Probably because the magical lava isn't magical enough. There's nothing that says "This lava should physically react differently than other lava".

All that said, this one didn't ever raise a red flag with me--I had no idea that you aren't supposed to be able to sink into lava as you burn to death. And that's why it's in the story, too--the writers and director didn't think about it in that way either. No one put the movies together thinking "This lava is magic, so Gollum should sink into it."


----------



## Rob Helmerichs (Oct 17, 2000)

And I think again you're missing the point.

The lava raised a red flag with somebody (who complained about it in the post that Scalzi referred to). But given all the other physical impossibilities in LotR, Scalzi asks why is THAT the one that makes the guy complain?

Which is an interesting question. LotR is FILLED with physical impossibilities, yet this reader got thrown out of the story by one that would not make you, me, nor Scalzi blink. And I'm sure you, I, and Scalzi have all been thrown out of stories by elements that would not make other people blink, despite the presence of other equally "wrong" elements. And THAT'S what the FLying Snowman is all about.


----------



## Ereth (Jun 16, 2000)

If I'm understanding the point correctly, each of us will have our own Flying Snowman moments and they may not be ones we can even explain to each other very well.

Technical people have that all the time. For me, I can't watch "The Hunt for Red October" because I know how to track that submarine and could do it in my sleep. For someone who doesn't know anything about anti-submarine warfare, they won't have that Flying Snowman and can enjoy the movie.

How many movies do we complain about that get computers wrong? "Over-ride security protocol". "OK. Access Granted". Hollywood OS throws many geeks out of movies, but average moviegoers won't care.

I vaguely remember a bit on a movie about special forces where the advisor told the director that what he was showing was wrong and the director said "How many people would know that?" and since the answer was "several hundred" he left it in. It wasn't enough people to bother him.


----------



## Rob Helmerichs (Oct 17, 2000)

Ereth said:


> If I'm understanding the point correctly, each of us will have our own Flying Snowman moments and they may not be ones we can even explain to each other very well.


And you go on to explain some, but I think your point here is key...sometimes, we can't accept the Flying Snowman just because. But we know there must be a logical reason, because we're logical people, so we come up with an explanation for why it's OK for a snowman to drink hot liquids but not to fly...and end up sounding kind of silly in the process.

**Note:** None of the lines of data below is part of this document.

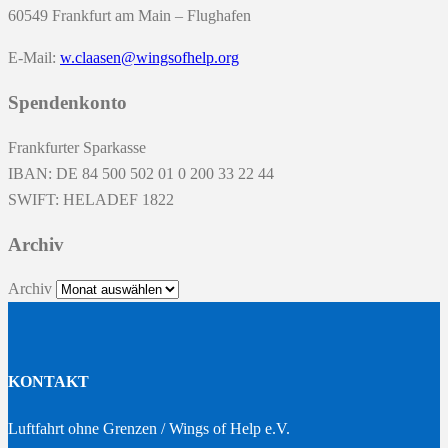
60549 Frankfurt am Main – Flughafen
E-Mail:
w.claasen@wingsofhelp.org
Spendenkonto
Frankfurter Sparkasse
IBAN: DE 84 500 502 01 0 200 33 22 44
SWIFT: HELADEF 1822
Archiv
Archiv
KONTAKT
Luftfahrt ohne Grenzen / Wings of Help e.V.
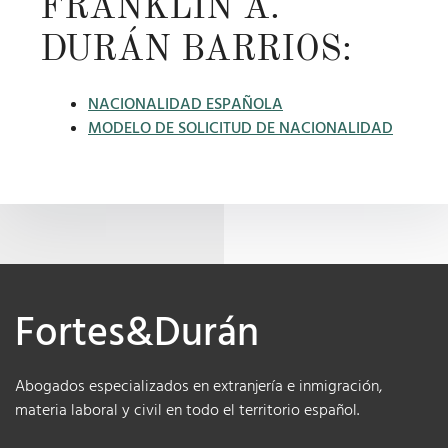
FRANKLIN A.
DURÁN BARRIOS:
NACIONALIDAD ESPAÑOLA
MODELO DE SOLICITUD DE NACIONALIDAD
Fortes&Durán
Abogados especializados en extranjería e inmigración,
materia laboral y civil en todo el territorio español.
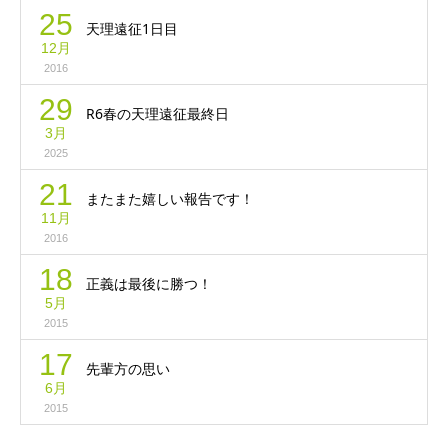
25
天理遠征1日目
12月
2016
29
R6春の天理遠征最終日
3月
2025
21
またまた嬉しい報告です！
11月
2016
18
正義は最後に勝つ！
5月
2015
17
先輩方の思い
6月
2015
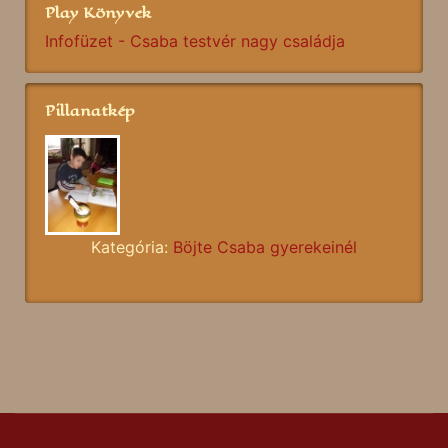
Play Könyvek
Infofüzet - Csaba testvér nagy családja
Pillanatkép
Kategória:
Böjte Csaba gyerekeinél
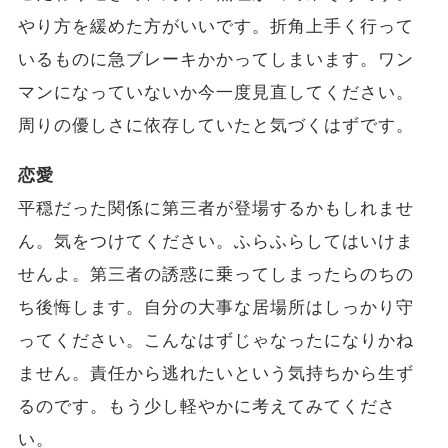
やり方を緩めた方がいいです。折角上手く行って
いるものに急ブレーキかかってしまいます。ワン
マンになっていないか今一度見直してください。
周りの優しさに依存していたと気づくはずです。
恋愛
平穏だった関係に第三者が登場するかもしれませ
ん。気をつけてください。ふらふらしてはいけま
せんよ。第三者の誘惑に乗ってしまったらのちの
ち後悔します。自分の大事な居場所はしっかり守
ってください。こんなはずじゃなったになりかね
ません。責任から逃れたいという気持ちから生ず
るのです。もう少し軽やかに考えてみてくださ
い。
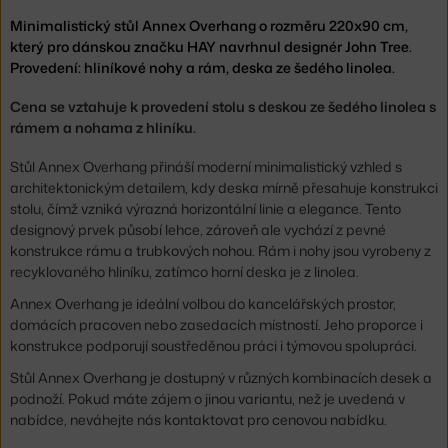
Minimalistický stůl Annex Overhang o rozměru 220x90 cm,
který pro dánskou značku HAY navrhnul designér John Tree.
Provedení: hliníkové nohy a rám, deska ze šedého linolea.
Cena se vztahuje k provedení stolu s deskou ze šedého linolea s
rámem a nohama z hliníku.
Stůl Annex Overhang přináší moderní minimalistický vzhled s
architektonickým detailem, kdy deska mírně přesahuje konstrukci
stolu, čímž vzniká výrazná horizontální linie a elegance. Tento
designový prvek působí lehce, zároveň ale vychází z pevné
konstrukce rámu a trubkových nohou. Rám i nohy jsou vyrobeny z
recyklovaného hliníku, zatímco horní deska je z linolea.
Annex Overhang je ideální volbou do kancelářských prostor,
domácích pracoven nebo zasedacích místností. Jeho proporce i
konstrukce podporují soustředěnou práci i týmovou spolupráci.
Stůl Annex Overhang je dostupný v různých kombinacích desek a
podnoží. Pokud máte zájem o jinou variantu, než je uvedená v
nabídce, neváhejte nás kontaktovat pro cenovou nabídku.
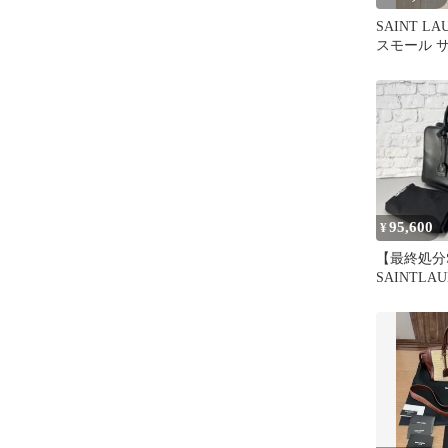
SAINT L
スモール 
ョルダーバ
95,600
¥
【最終処分S
SAINTLA
ダーバッグA-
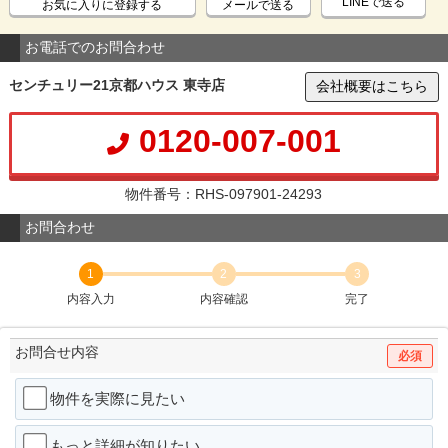
LINEで送る
お気に入りに登録する
メールで送る
お電話でのお問合わせ
センチュリー21京都ハウス 東寺店
会社概要はこちら
0120-007-001
物件番号：RHS-097901-24293
お問合わせ
1
2
3
内容入力
内容確認
完了
お問合せ内容
必須
物件を実際に見たい
もっと詳細が知りたい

That's exactly the kind of discussion that goes on here all the time, which I thought of when I read Scalzi's article. We all do it, but I don't think most of the time we realize we're doing it.


----------



## DancnDude (Feb 7, 2001)

This is a perfect description for a lot of TV shows. I basically gave up on Glee because while I could accept the premise that the characters will break out into song all the time (that's the whole point of the show) but some of the things the characters do or say was just too far off from how a real person would act. Too many Flying Snowmen for me.


----------



## sieglinde (Aug 11, 2002)

I try not to let that stuff bother me. I could not watch Black Sheep, the show about WW II pilots in the Pacific Theater because the costuming was so bad. No one wore cutoffs. No one wore Farrah Faucet hairdoes. All of us have our pet peeves and since I love WW II movies that was one of mine. Not sinking in lava, I could have though a little bit and said yes, molten hot lava can carry a lot of weight but seeing a person sink in it would not bother me unless the movie was actually about lava and volcanoes not about a lot of other stuff as LOTR was. Most computer stuff is wrong on TV. People get the internet with a startling rapidity on their iPads and smart phones.


----------



## Ereth (Jun 16, 2000)

I watched Tintin yesterday and I can't tell you exactly where it happened but somewhere along the way the thought "this is ridiculous" crossed my mind and from that point on it just got more ridiculous. Once you've seen the Flying Snowman you can't go back.


----------



## Tivortex (Feb 29, 2004)

They can TOO fly!!


----------